Tampa police officer fired over video of woman being dragged to jail

The Tampa Police Department announced it had fired an officer Tuesday following an internal investigation into a video showing him dragging a woman to jail.

Gregory Damon violated several department policies last month during an incident in which a woman refused to get out of a patrol vehicle to enter the jail, the department announced in a news release. A review of body camera and surveillance footage showed Damon grabbed her arm toward the jail’s front door after she yelled at him, “I want you to drag me,” along with other obscenities.

Damon also responded to the woman with “rude and derogatory comments,” the department said.

Acting Tampa Police Chief Lee Bercaw said Damon’s actions were “unacceptable and are not tolerated in this department.”

“Professionalism is not only expected, but required, in every encounter our officers have with the public, whether or not the arrestee is uncooperative or unpleasant in return,” Bercaw said. “As law enforcement officers, we are held to a higher standard.”

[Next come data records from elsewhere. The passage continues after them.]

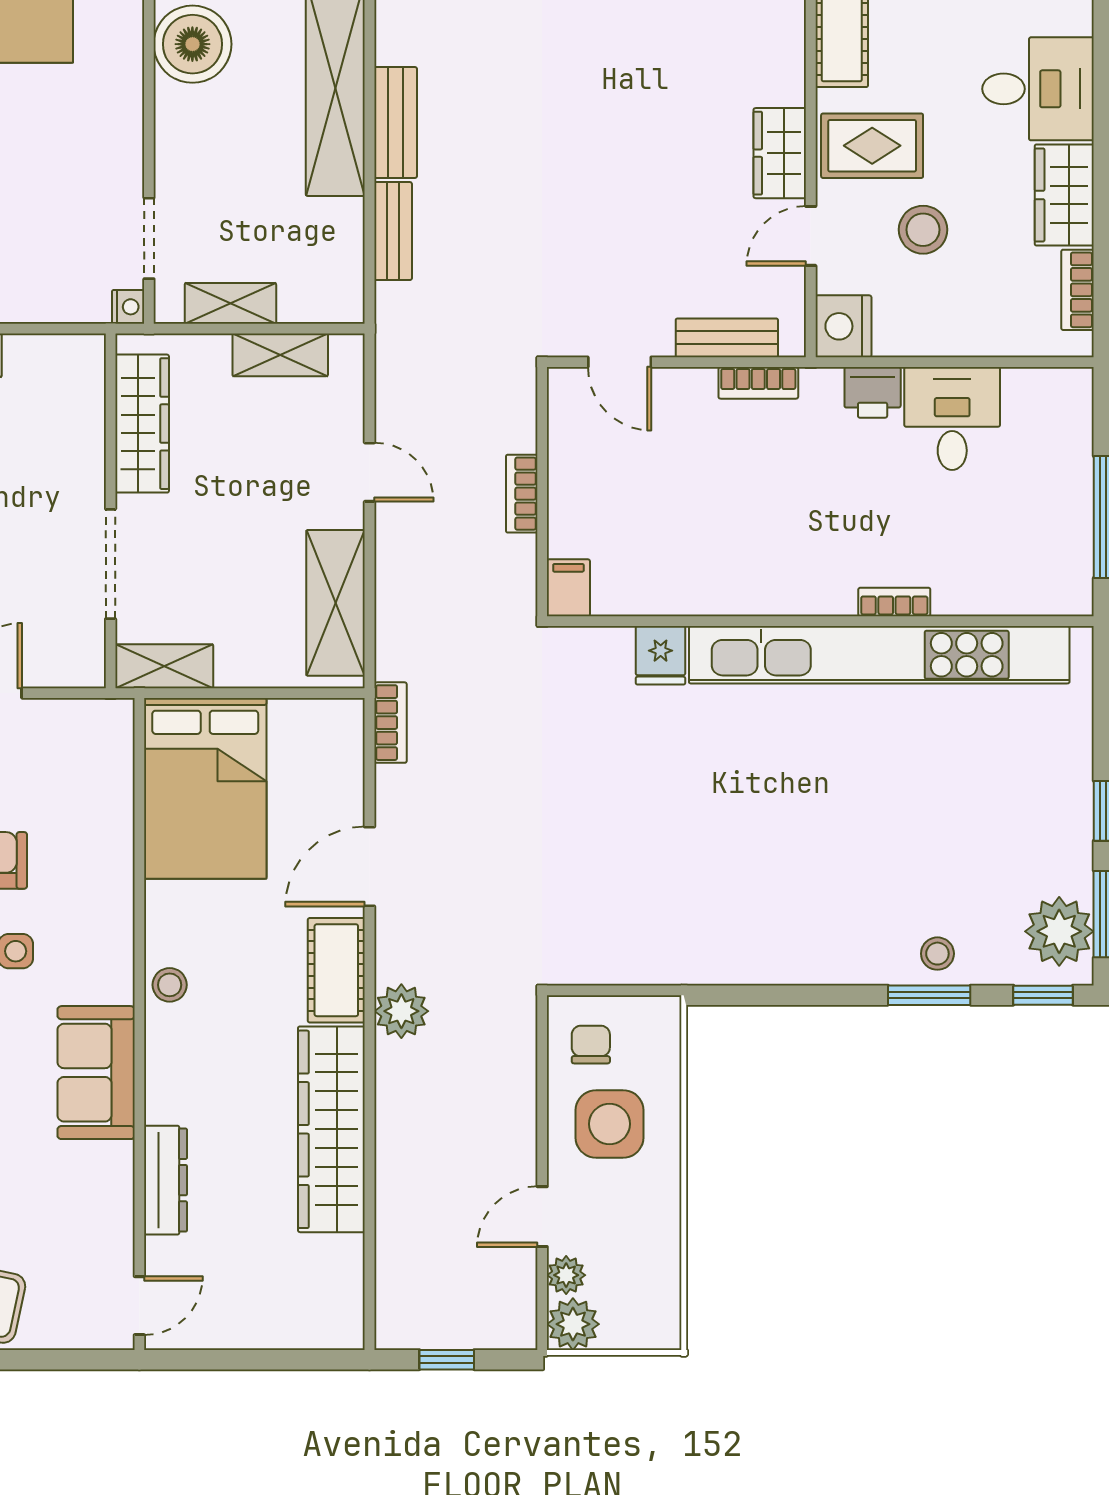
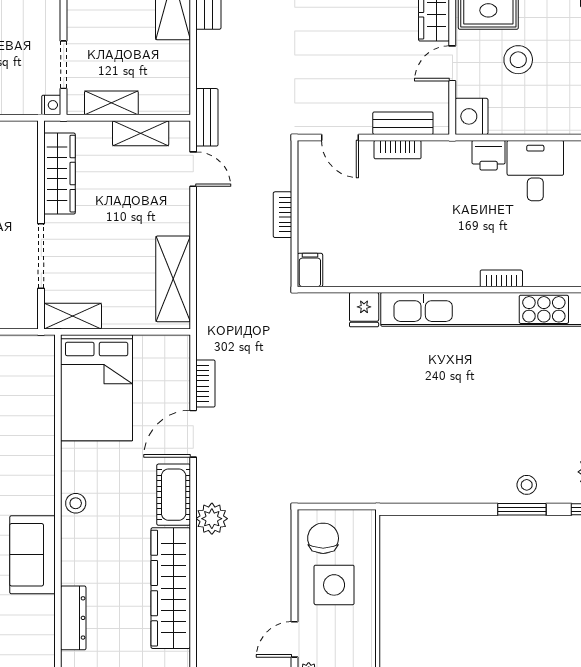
bench: (393, 231) -> (207, 117), moved
bookcase: (758, 383) -> (398, 150), moved
door: (370, 472) -> (193, 169), moved
bookcase: (390, 723) -> (205, 383), moved
chair: (591, 1045) -> (323, 538), width x1.37, depth x1.37

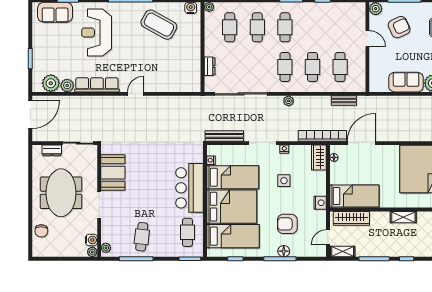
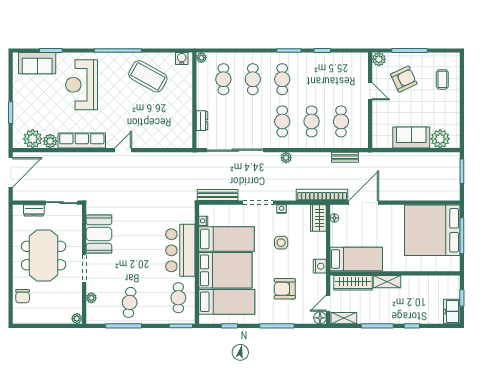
shelving: (403, 217) -> (387, 282), moved
water cooler: (91, 240) -> (76, 306), removed
plant: (106, 248) -> (91, 298), moved
floor lamp: (284, 251) -> (320, 318), moved

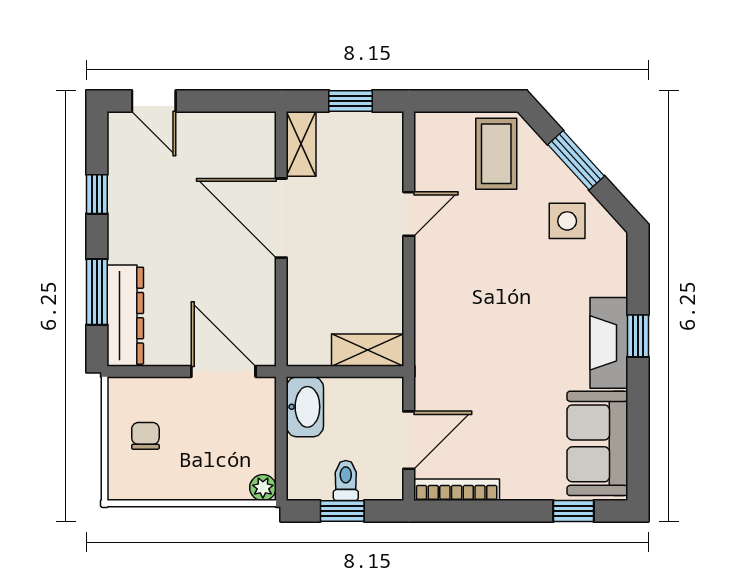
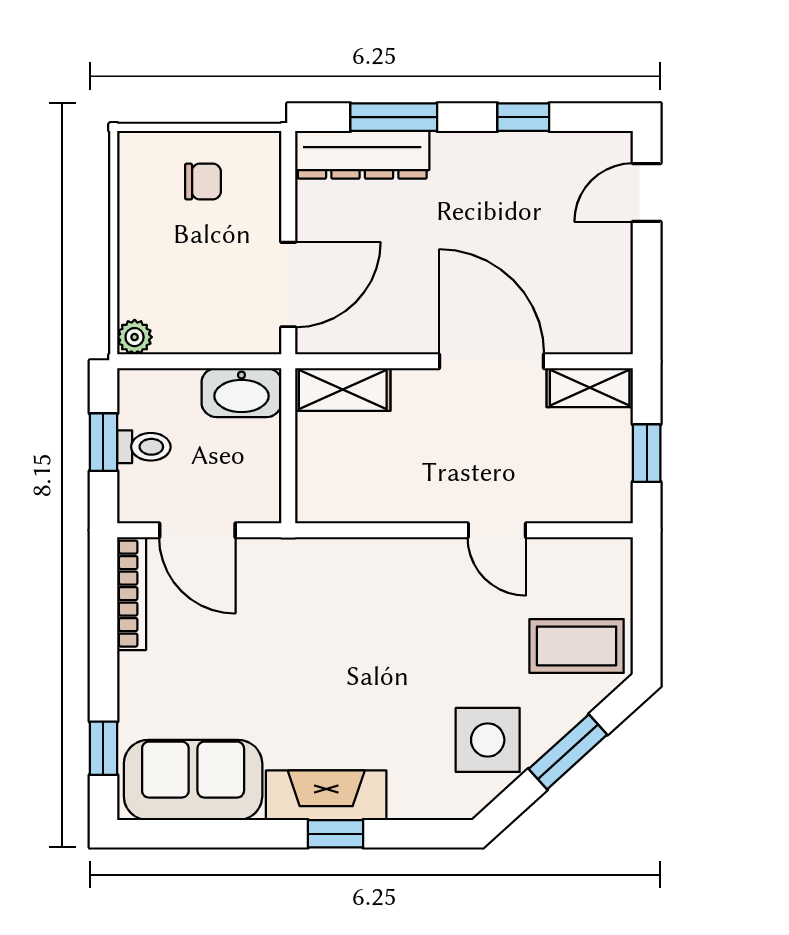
door: (281, 218) -> (492, 361), hinge flipped
side table: (567, 221) -> (488, 740), width x1.37, depth x1.37
shelving: (368, 350) -> (343, 390), moved, turned 90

Damon was unable to speak to NBC News when contacted by phone Thursday. The Tampa Police Benevolent Association said in a statement that it was aware of the allegations against Damon, but was not representing him in the matter.

“However, we stand with the men and women of the Tampa Police Department who serve our citizens on a daily basis with the highest levels of professionalism and integrity,” the organization said.

The incident occurred on November 17, after officers were called to the Tampa Family Health Center by an individual who was allegedly sleeping outside the property and refused to leave, police said. The woman, who had a previous incident at the facility in October, was arrested for trespassing.

Supervisors from the Hillsborough County Sheriff’s Office, the agency that runs the jail, referred Damon’s actions to the Tampa Police Bureau of Standards. He was found to have violated multiple protocols, including policies related to prisoner search, transport and booking, response to resistance, and treatment of persons in custody.

The Tampa Police Department revised its protocols in 2013 after a similar incident involving uncooperative prisoners.

Police officer Gregory Damon drags a woman across the floor of the Orient Road Jail in Tampa, Florida on November 17, 2022.Tampa Police Department via AP

“Detention officers are to assist an officer in lifting the individual from the transport vehicle and secure him in a restraint chair to take him to the entry area,” the department said in its news release.

Tampa Mayor Jane Castor was the department head when the policy was implemented. The mayor’s office declined to comment on the termination Thursday.

Damon’s firing comes after two other incidents of police misconduct at the Tampa Police Department in recent weeks.

Former boss Mary O’Connor was asked to resign earlier this month after she and her husband were pulled over in November while driving a golf cart with no license plates. During the stop, O’Connor showed her badge to a Pinellas County sheriff’s deputy and asked if she would let them go.

The incident was recorded on the officer’s body camera and O’Connor was placed on administrative leave.

“It is unacceptable for any public employee, and especially the city’s top police leader, to request special treatment because of their position,” Castor said after resigning. “The public’s trust in the Tampa Police Department is paramount to our success as a city and community.”

An official was put on leave on December 16 after an accident where he was arrested by sheriff’s deputies on suspicion of driving under the influence. The outcome of the investigation in that case is still pending.